I did and fiddled around with it for a couple of hours and didn't understand s**t.
I removed it but some months later, can't recall how many I returned to it and have since been checking Linux out, loving it more and more.
If was putting way more time into it I would be so much better at it and possibly having a job doing nothing but this.
I tried Ubuntu 14.04 for the first time in 2014. It worked well - eventually. Almost nothing worked right out of the box. It took LOTS and LOTS of work. And I had to reinstall a number of times.
I also tried Mint and soon gave up on it. Nothing works the way it does in Ubuntu and the Mint forums standard answer was "reinstall". I don't think so. If I wanted an unstable system I can't count on and I lose my files, I'd install Windows 8 or 10! Maybe they've gotten over it in the intervening five years, but people like that have a permanent personality disorder.
After all of that, my experiences installing Ubuntu 18.04 have been a pleasant surprise. There are a couple of bugs, mostly with video drivers, and those are serious. Do you really want to make people replace perfectly functional monitors and cables and video cards that had no trouble in Windows? Really? I think there are some people at Canonical sadly in need of getting over themselves... But everything else worked right out of the box. At work, Ubuntu even found, set up the driver and connected itself to the network printer!
Must have been in the fall of 2000. I was learning to help my cousin with his web hosting company, which was using Red Hat.
My day job was doing development and data migration from a mainframe system to a multi-tiered environment that had Solaris as the back end, with Windows servers in the middle tier and serving Windows clients.
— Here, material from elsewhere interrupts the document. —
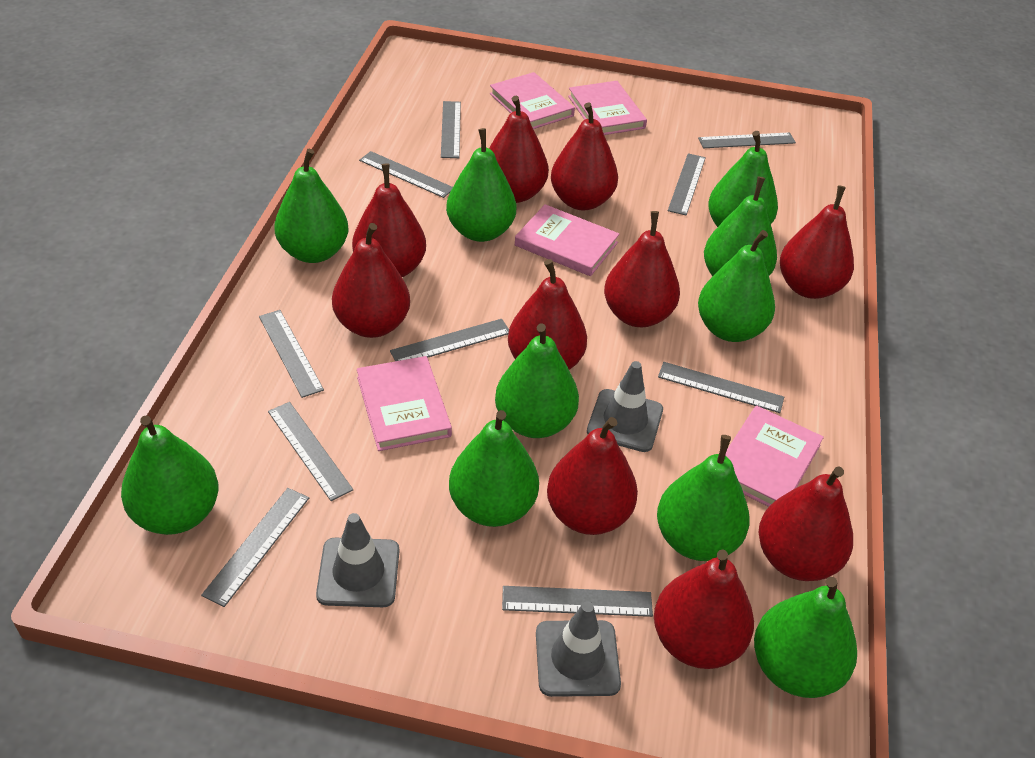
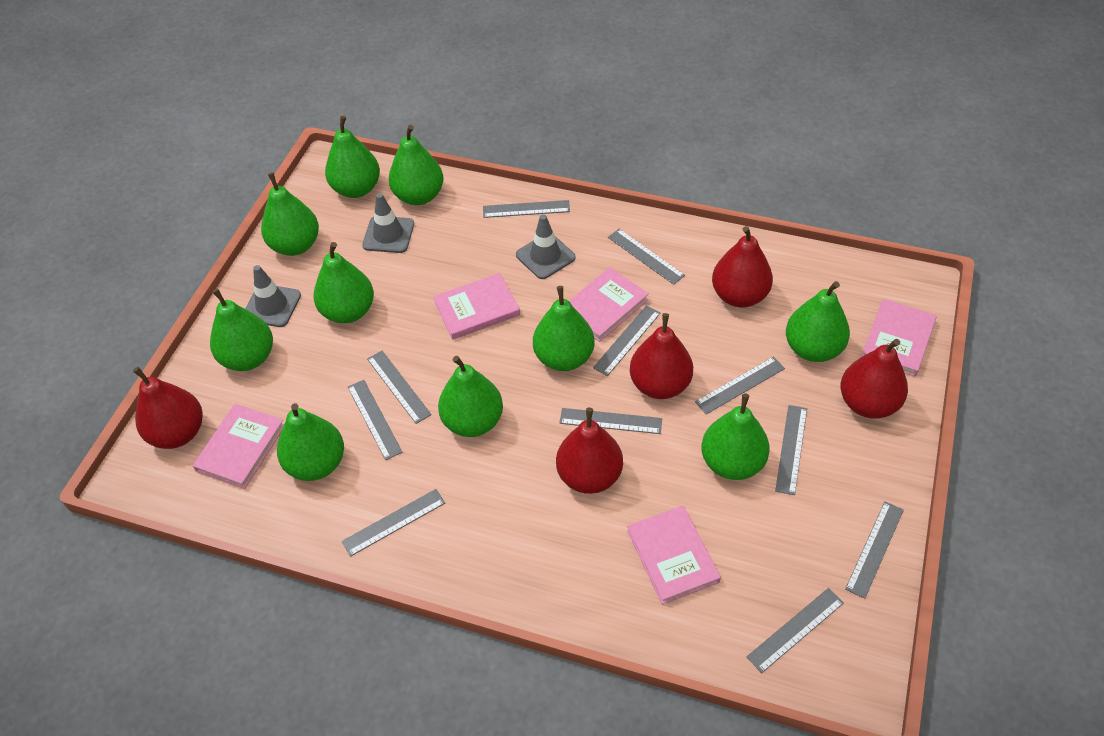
grey ruler: [201,488,309,607] [259,310,324,398] [268,402,353,501] [359,151,453,198] [390,319,509,361] [441,101,461,158] [502,586,653,617] [658,362,784,413] [668,153,706,215] [698,132,796,148] = 10 -> [342,489,445,557] [348,380,403,460] [367,351,432,424] [483,200,570,218] [559,408,662,434] [593,305,660,376] [608,229,685,285] [695,357,785,414] [747,588,844,673] [775,405,807,495] [845,501,904,599] = 11
red pear: [332,223,410,338] [352,164,426,277] [489,96,549,203] [508,259,587,370] [547,417,638,535] [551,102,618,210] [604,211,680,327] [654,549,754,669] [758,467,853,581] [780,185,854,299] = 10 -> [133,367,203,449] [556,408,623,494] [630,313,693,399] [712,226,773,307] [841,339,908,419] = 5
The development tools I was using were Windows-based. I was telecommuting from Arizona to Northern California using my own laptop.
We decided to install Linux as dual-boot on my Dell Laptop. After a couple of unsuccessful attempts, we selected the option that reformatted the entire hard drive, wiping out the entire Windows installation. After a couple of days of panic, we managed to re-install Windows, and I had my client in California ship me copies of the software I needed to continue my work.
I didn't get back to trying a Linux desktop until about a year ago, after I retired, although I've been running the web hosting company, now running CentOS, since ~2002.
Putting Red Hat 5 on a generic thin client without an X-Windows manager and having it act as a remote terminal for a Sun SparcStation in a manufacturing facility. The glory days.